Activity: Copy out the text of the listing below word for word, leaving out the pictures.

Dataset records:
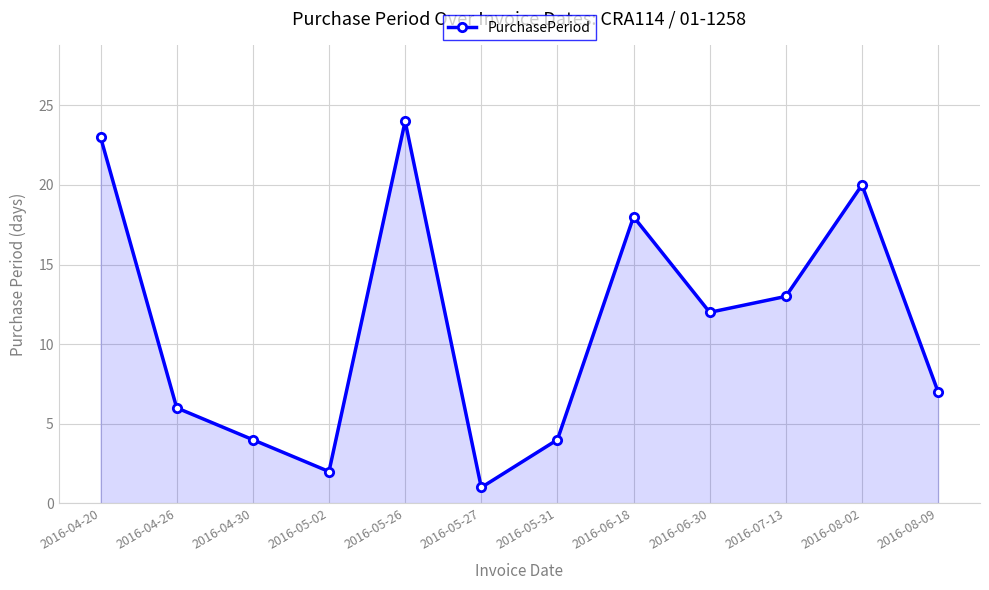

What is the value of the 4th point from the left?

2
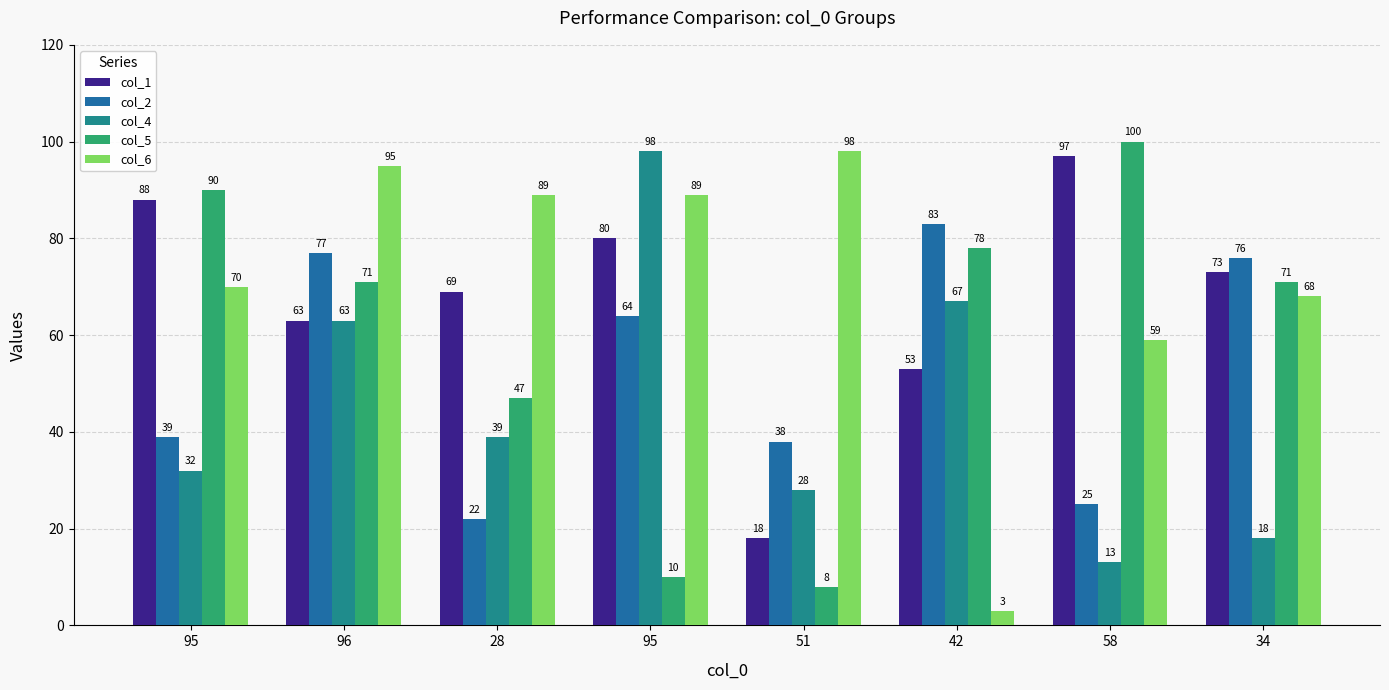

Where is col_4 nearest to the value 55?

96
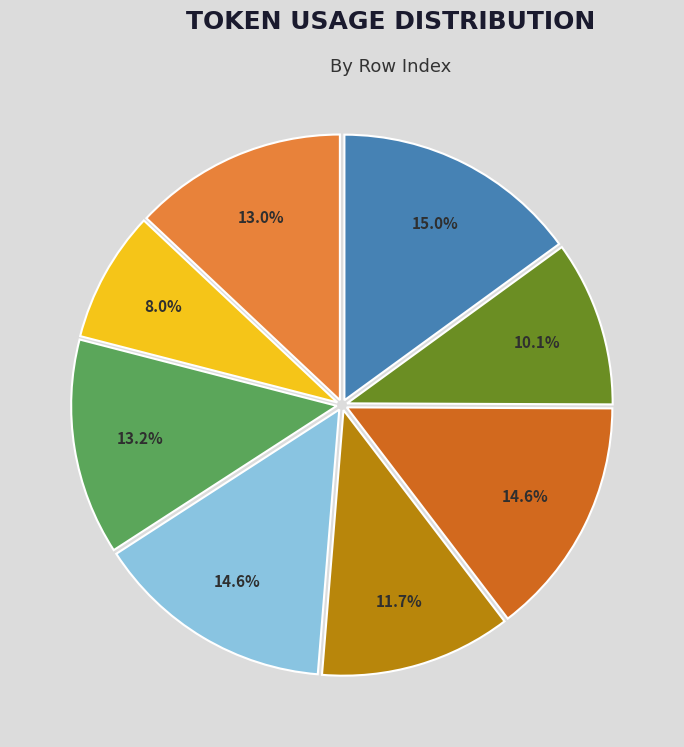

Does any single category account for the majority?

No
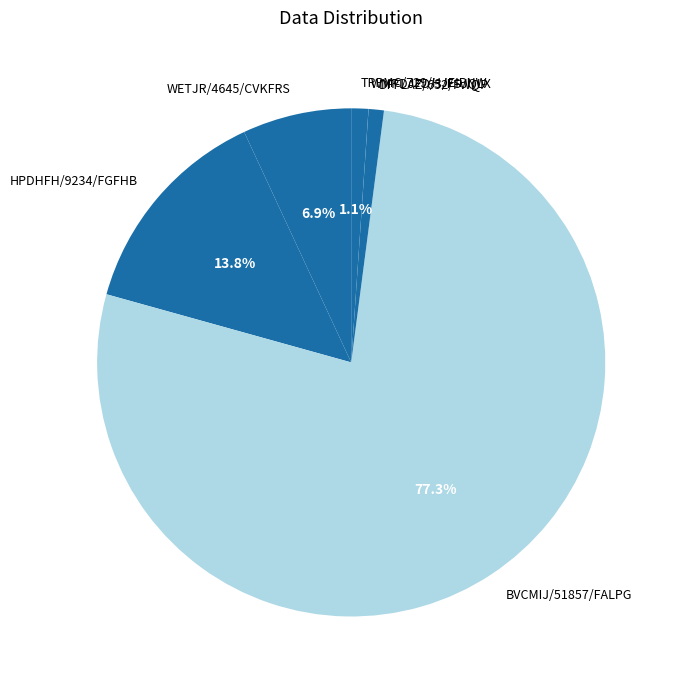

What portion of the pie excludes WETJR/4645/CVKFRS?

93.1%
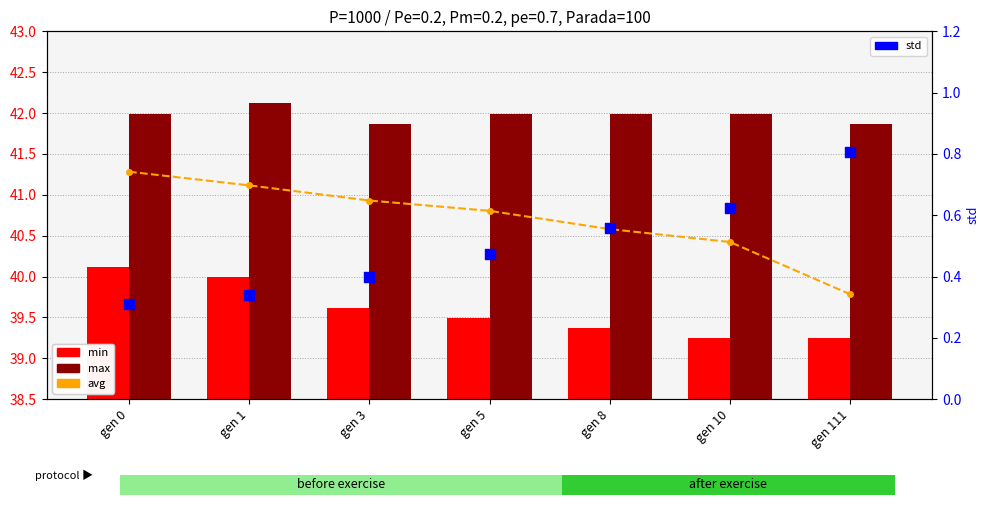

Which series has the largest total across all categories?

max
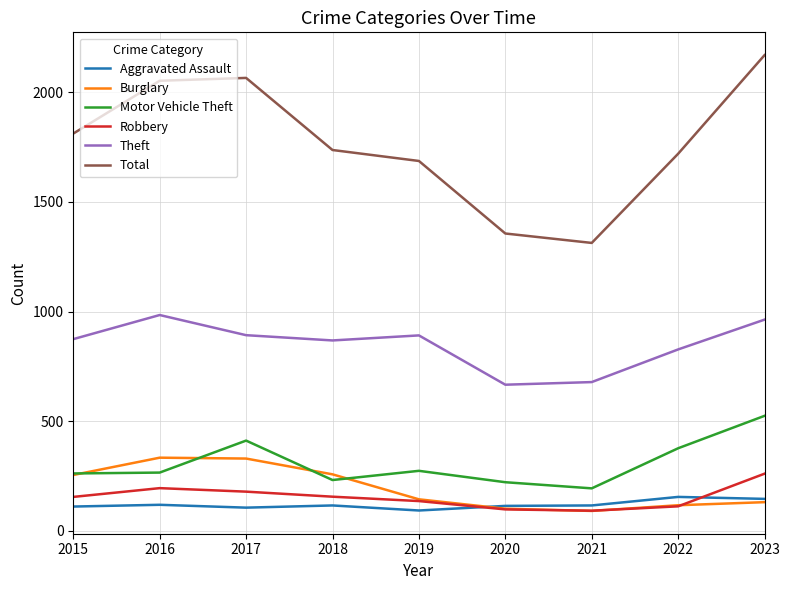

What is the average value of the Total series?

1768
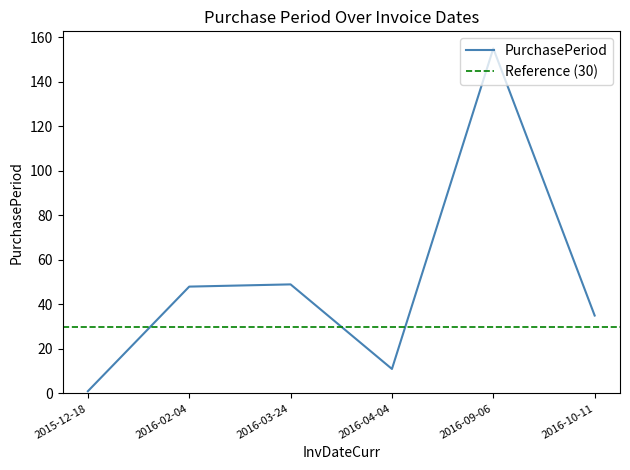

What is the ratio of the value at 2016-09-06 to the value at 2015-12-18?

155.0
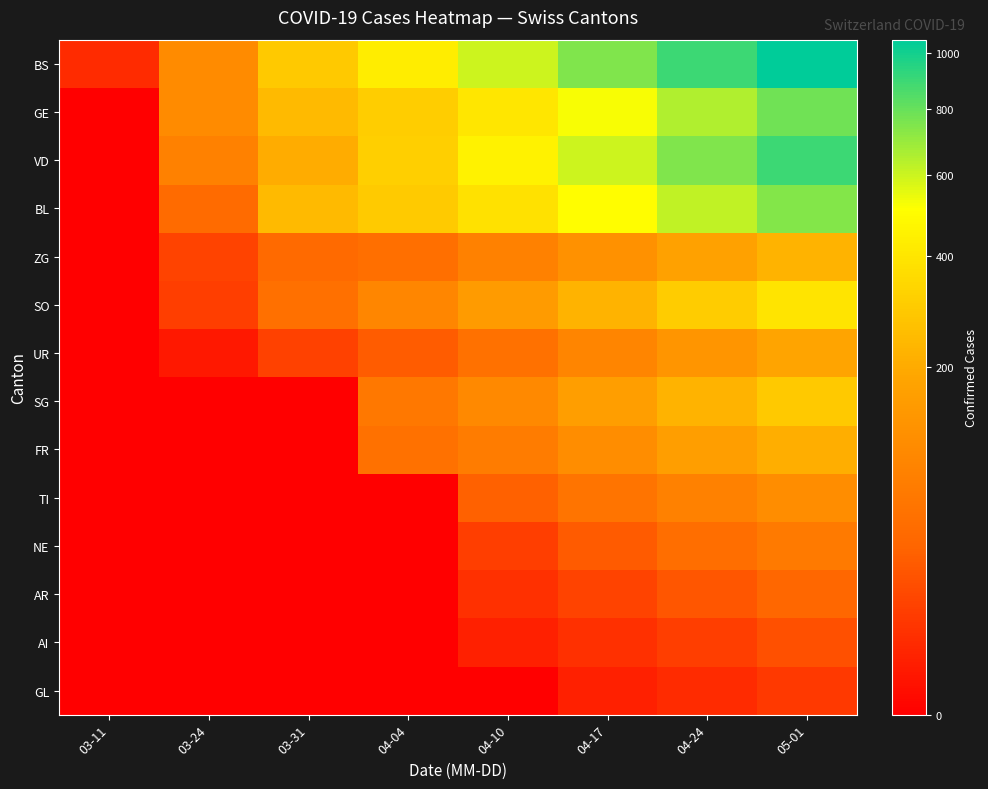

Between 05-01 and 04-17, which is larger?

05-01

Result:
What is the value of the 4th point from the left?

2

Where is col_4 nearest to the value 55?

96

Does any single category account for the majority?

No

What portion of the pie excludes WETJR/4645/CVKFRS?

93.1%

Which series has the largest total across all categories?

max

What is the average value of the Total series?

1768

What is the ratio of the value at 2016-09-06 to the value at 2015-12-18?

155.0

Between 05-01 and 04-17, which is larger?

05-01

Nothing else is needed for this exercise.